Em 2008, a China gastou mais de 40 mil milhões de dólares para deslumbrar com uma Olimpíada espetacular. Fora dos holofotes, as autoridades expulsaram centenas de milhares de residentes para dar lugar às instalações olímpicas, detiveram jornalistas e criaram “zonas de protesto” designadas, mas proibiram qualquer pessoa de protestar ali. Um homem que se candidatou para protestar foi preso por três anos. Enquanto o mundo aplaudiu a capacidade organizacional de Pequim, o Estado de vigilância chinês reforçou o seu controlo.
Depois veio a Rússia. Tanto os Jogos Olímpicos de Inverno de Sochi, em 2014, como o Campeonato do Mundo de 2018, foram veículos para o Presidente Vladimir Putin projectar o prestígio russo, ao mesmo tempo que exerceu uma repressão impressionante à sociedade civil e aos direitos LGBTQ.
O Campeonato do Mundo de 2022 no Qatar levou a mortes evitáveis de milhares de trabalhadores migrantes que construíram estádios e infra-estruturas no valor de 220 mil milhões de dólares para elevar o estatuto do Qatar no cenário mundial. O próprio comité de direitos humanos da FIFA concluiu que o organismo de futebol tinha “a responsabilidade” de compensar financeiramente as famílias daqueles que foram feridos ou morreram na construção de infra-estruturas para o Campeonato do Mundo no Qatar, mas a FIFA não pagou qualquer compensação a essas famílias.
Depois das crises de direitos humanos ligadas às Copas do Mundo da Rússia e do Catar, a FIFA prometeu que a Copa do Mundo de 2026 seria diferente. A FIFA adoptou os Princípios Orientadores da ONU sobre Empresas e Direitos Humanos, publicou uma Política de Direitos Humanos e disse que o Campeonato do Mundo dos EUA/Canadá/México seria o primeiro com uma estratégia de direitos humanos.
Em vez disso, a FIFA de Infantino está a permitir a campanha de lavagem desportiva da administração Trump. Trump nomeou-se presidente do Grupo de Trabalho da Casa Branca para o Campeonato do Mundo de 2026, e os riscos para os direitos humanos devido às políticas de imigração e vistos dos EUA estão a aumentar.

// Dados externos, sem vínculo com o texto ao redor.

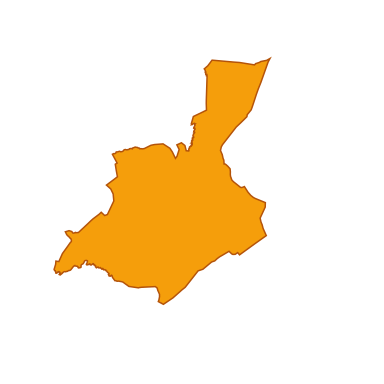 Nueva Vizcaya, Nueva Vizcaya, Philippines, rotated 222°
{"feature_id": "2640588B36229801410553", "entity_name": "Nueva Vizcaya", "entity_type": "district", "adm_level": 2, "iso_a3": "PHL", "parent_name": "Philippines", "parent_adm1": "Nueva Vizcaya", "projection": "equal_earth", "projection_center": [121.302, 16.256], "detail": "fine", "context": "isolated", "style": "filled", "palette": "amber", "viewbox_px": 384, "rotation_deg": 222, "n_neighbors": 0, "source": "geoboundaries", "source_scale": "gbopen_adm2", "svg_char_len": 5652}
<svg xmlns="http://www.w3.org/2000/svg" viewBox="0 0 384 384"><g transform="rotate(222 192 192)"><path d="M263.6,291.3L263.3,290.9L262.5,290.7L262.5,290.2L262.4,289.9L262.2,289.8L261.7,290.0L261.6,289.9L261.4,289.4L260.9,289.3L260.5,288.6L260.3,288.5L260.1,288.6L259.6,289.1L259.5,288.8L259.2,288.5L259.0,288.0L258.6,288.1L258.4,288.3L242.8,269.8L240.7,267.4L236.0,262.5L241.5,249.0L238.2,242.3L237.5,242.4L237.4,241.7L236.9,242.3L237.0,242.6L237.0,242.9L236.5,243.9L236.4,244.4L235.9,244.9L235.7,245.3L235.8,244.7L235.7,244.6L235.3,244.8L235.4,244.3L235.4,244.1L235.2,243.9L234.9,244.0L234.5,243.8L234.4,243.2L234.0,242.3L233.9,241.4L233.6,240.8L233.3,240.7L233.2,240.8L233.2,240.6L232.8,240.7L232.3,240.6L232.0,240.9L231.8,240.7L231.7,240.6L231.8,240.2L231.5,239.3L231.4,239.2L231.2,238.8L231.4,238.6L231.4,238.4L231.0,238.1L230.9,237.8L230.6,238.0L230.1,237.9L230.0,237.7L229.9,237.8L229.8,237.3L229.7,237.3L229.7,236.9L229.8,236.8L229.7,236.5L229.6,236.4L229.7,235.9L229.5,235.6L229.1,235.3L229.1,234.7L228.7,234.3L228.5,234.2L228.3,234.0L227.7,234.1L227.4,233.9L227.2,233.5L227.3,233.1L227.5,233.3L227.7,233.2L227.9,232.3L227.7,232.1L227.5,231.9L227.1,231.7L226.7,231.2L226.7,230.6L226.3,230.8L226.4,230.2L226.2,230.1L226.2,229.8L226.0,229.5L225.6,229.3L225.6,229.0L225.8,228.8L225.6,228.4L225.3,228.5L225.1,228.5L224.8,228.1L224.8,228.5L224.5,228.5L224.3,228.1L224.5,227.7L224.1,227.9L223.8,227.7L223.7,227.6L223.6,227.1L223.4,226.8L223.3,226.0L223.5,225.6L223.4,225.4L223.7,225.3L223.6,225.1L223.6,224.7L223.9,224.3L223.9,224.0L223.7,224.1L223.7,223.8L223.5,223.3L223.3,223.2L223.1,223.5L223.2,223.1L223.1,222.7L223.2,222.2L223.2,221.7L222.2,220.9L221.9,220.3L223.9,218.8L228.4,221.8L232.8,221.5L234.8,216.9L230.0,215.0L227.0,208.4L226.8,205.9L233.4,208.6L237.7,209.7L245.7,208.4L251.6,202.2L253.8,199.2L256.5,192.4L257.9,190.7L259.1,190.0L259.6,189.2L260.1,189.2L260.5,189.3L260.8,189.3L261.4,188.7L262.2,188.7L263.8,187.6L264.3,187.4L264.9,186.1L265.5,185.1L265.2,184.2L265.4,184.0L266.0,183.9L266.5,183.5L267.4,182.3L267.3,181.6L267.8,180.9L268.0,180.5L268.4,180.2L268.6,179.8L269.0,179.5L270.1,178.9L270.6,178.0L270.7,177.7L270.6,176.5L270.9,175.4L271.8,174.3L272.0,174.1L272.9,173.9L273.2,173.7L274.0,172.2L275.1,171.1L275.1,170.8L274.7,169.9L274.7,169.6L275.1,168.8L276.0,168.0L276.1,167.8L276.2,167.3L276.4,166.8L267.0,163.4L267.6,161.3L262.4,157.1L257.6,153.4L258.5,148.5L260.2,139.9L254.4,139.9L249.3,137.8L244.1,133.0L239.8,118.7L241.1,116.1L245.9,116.2L246.1,113.5L247.6,105.7L247.9,102.9L248.2,98.6L249.3,85.9L251.2,83.9L251.7,83.9L251.9,83.1L252.4,82.3L253.2,81.8L254.9,82.2L257.5,81.0L259.5,77.7L256.6,76.5L255.2,76.3L253.9,76.4L253.4,76.3L252.3,76.3L251.8,76.1L250.7,76.2L249.4,75.5L248.5,74.4L248.6,73.0L247.9,67.1L247.1,59.6L244.4,51.2L246.9,49.6L244.9,46.9L242.7,42.2L242.3,42.1L241.7,41.7L241.0,42.0L240.8,41.7L240.5,41.6L240.1,41.7L239.8,41.3L239.5,41.2L239.4,41.0L238.9,40.6L238.5,40.8L238.5,41.2L238.2,41.4L238.1,41.9L238.2,42.4L237.9,42.7L238.1,42.9L238.0,43.1L237.8,43.1L237.8,43.6L237.7,43.8L237.3,43.9L236.9,43.8L236.7,44.0L236.3,43.9L236.1,43.7L235.7,43.5L235.8,43.0L235.5,41.8L234.4,42.2L234.0,44.8L234.0,45.0L234.2,44.9L234.3,45.0L234.1,45.4L233.9,46.6L233.7,47.2L233.4,47.6L233.2,47.8L232.8,47.9L232.3,48.5L232.0,49.1L231.4,49.8L231.2,51.0L230.5,51.7L230.1,52.5L230.0,53.3L230.3,57.5L229.9,58.8L229.6,58.6L229.2,59.0L228.1,59.6L227.8,60.0L226.6,60.1L226.3,59.7L225.8,59.6L225.4,59.7L224.5,60.9L224.2,61.4L224.2,62.0L225.0,62.8L225.4,63.4L225.5,64.1L224.9,65.9L225.2,67.5L225.6,68.5L225.7,68.9L225.5,69.6L224.6,70.6L223.7,70.9L223.4,70.6L222.5,69.1L222.2,67.7L221.9,67.4L221.6,67.4L221.2,67.6L220.4,68.8L220.3,69.3L220.0,70.2L219.7,70.3L219.0,69.8L218.8,69.8L218.6,70.0L218.0,70.4L217.9,71.0L217.7,71.7L217.7,72.4L217.6,72.6L217.4,72.7L217.1,72.5L216.5,72.6L216.4,72.4L216.3,72.2L216.1,72.2L215.6,72.7L214.9,72.3L214.7,72.3L214.2,72.6L213.9,72.3L213.9,72.1L213.6,71.8L213.2,71.9L212.5,71.7L212.5,71.9L212.2,72.2L211.7,73.2L211.5,73.4L211.3,73.4L210.8,73.1L210.0,73.6L209.4,74.6L208.6,74.3L208.1,74.4L207.4,74.3L207.2,74.5L207.4,75.1L207.3,75.3L207.1,75.5L206.5,75.4L206.1,75.1L205.4,75.1L205.1,75.4L204.9,75.9L204.8,76.0L204.2,76.1L203.9,76.3L203.7,76.3L203.5,76.0L203.2,75.9L202.7,76.1L202.1,76.1L201.2,75.8L199.2,75.9L198.9,75.1L198.7,74.9L198.4,74.7L198.5,74.6L198.2,74.5L198.3,74.7L198.0,74.7L197.8,74.3L197.6,74.2L196.9,74.6L196.6,74.6L196.4,75.3L196.3,75.1L196.2,75.1L196.1,75.3L195.9,76.3L195.6,76.4L193.8,75.3L189.9,74.5L189.2,75.2L188.0,75.5L187.1,76.5L184.4,78.2L183.2,78.8L175.7,79.6L167.6,85.0L167.3,85.6L165.8,87.4L155.9,97.2L153.5,97.3L151.8,96.1L147.8,94.3L146.1,92.5L144.4,89.7L143.7,88.0L138.1,89.4L135.3,100.6L134.0,112.4L133.3,116.6L134.7,137.5L132.2,141.9L130.6,153.1L129.0,156.0L128.7,159.4L128.1,162.4L127.3,164.8L124.8,172.7L121.0,172.6L119.8,173.0L118.2,174.6L117.5,177.5L114.6,177.1L110.9,194.6L107.6,209.3L114.8,212.5L117.8,214.5L120.7,215.9L123.9,218.2L127.5,229.8L130.4,233.2L140.7,229.5L142.7,229.0L146.0,228.8L150.2,229.3L156.7,231.1L157.4,229.6L157.9,228.8L158.5,228.2L159.2,227.9L167.8,227.4L170.2,227.5L172.0,228.4L172.6,228.8L173.7,229.3L175.3,230.7L177.0,232.7L179.2,234.7L182.5,235.1L185.1,235.1L186.3,234.9L186.9,234.3L189.7,237.0L191.3,237.7L194.5,240.0L198.6,241.9L200.4,245.1L201.0,247.5L202.6,269.9L202.1,276.1L201.6,284.7L202.7,286.4L203.0,292.7L204.4,296.1L209.5,307.6L211.7,312.9L214.2,319.7L222.4,339.5L223.4,343.4L224.6,339.8L228.2,335.0L228.7,333.2L229.0,332.8L230.1,330.8L230.5,330.3L230.6,329.8L230.5,329.3L230.7,328.8L230.6,328.3L243.4,320.0L247.1,317.1L265.3,303.4L264.7,296.3L265.3,291.7L263.6,291.3Z" fill="#f59e0b" stroke="#b45309" stroke-width="1.5"/></g></svg>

O chamado prémio da paz da FIFA está a ser atribuído num contexto de detenções violentas de imigrantes, de destacamentos da guarda nacional em cidades dos EUA e do cancelamento obsequioso das campanhas anti-racismo e anti-discriminação da própria FIFA. Trump afirma que os EUA darão as boas-vindas ao mundo, mas impôs simultaneamente uma dura proibição de viagens, excluindo ou restringindo fãs de até 30 países. As únicas exceções são para atletas da Copa do Mundo e funcionários importantes.
Quando os jogos do Mundial de Clubes da FIFA começaram em Los Angeles no ano que vem, milhares de agentes do Departamento de Imigração e Alfândega (ICE) invadiram comunidades predominantemente latinas, destruindo famílias. A Human Rights Watch documentou como a administração Trump prendeu e deportou sumariamente não-cidadãos, incluindo pessoas que tinham o direito legal de solicitar asilo e de ter as suas reivindicações ouvidas. Um novo relatório da Human Rights Watch documentou a prisão e o regresso de um requerente de asilo que levou os seus filhos à final do Campeonato do Mundo de Clubes, foi detido, separado dos seus filhos e deportado.
As políticas de Trump em relação aos refugiados, a repressão à liberdade de expressão, os ataques marítimos que equivalem a execuções extrajudiciais e deportações de requerentes de asilo estão em desacordo com qualquer “prémio da paz” credível.
Gianni Infantino e os seus colegas da FIFA deveriam usar a sua influência para exigir que a administração Trump faça o que é certo para os jogos: anule as proibições discriminatórias de viagens, abstenha-se de operações abusivas de fiscalização da imigração dentro e nas imediações dos locais do Campeonato do Mundo, proteja os direitos das crianças e comprometa-se a defender a liberdade de reunião e de expressão.
O trabalho da FIFA é ajudar a tornar a Copa do Mundo segura e bem-sucedida, e não fabricar um prêmio da paz.
Minky Worden é editora do Grande Salto da China, um livro sobre as Olimpíadas de Pequim 2008. Ela supervisiona o esporte na Human Rights Watch, que compartilhou o Prêmio Nobel da Paz em 1997.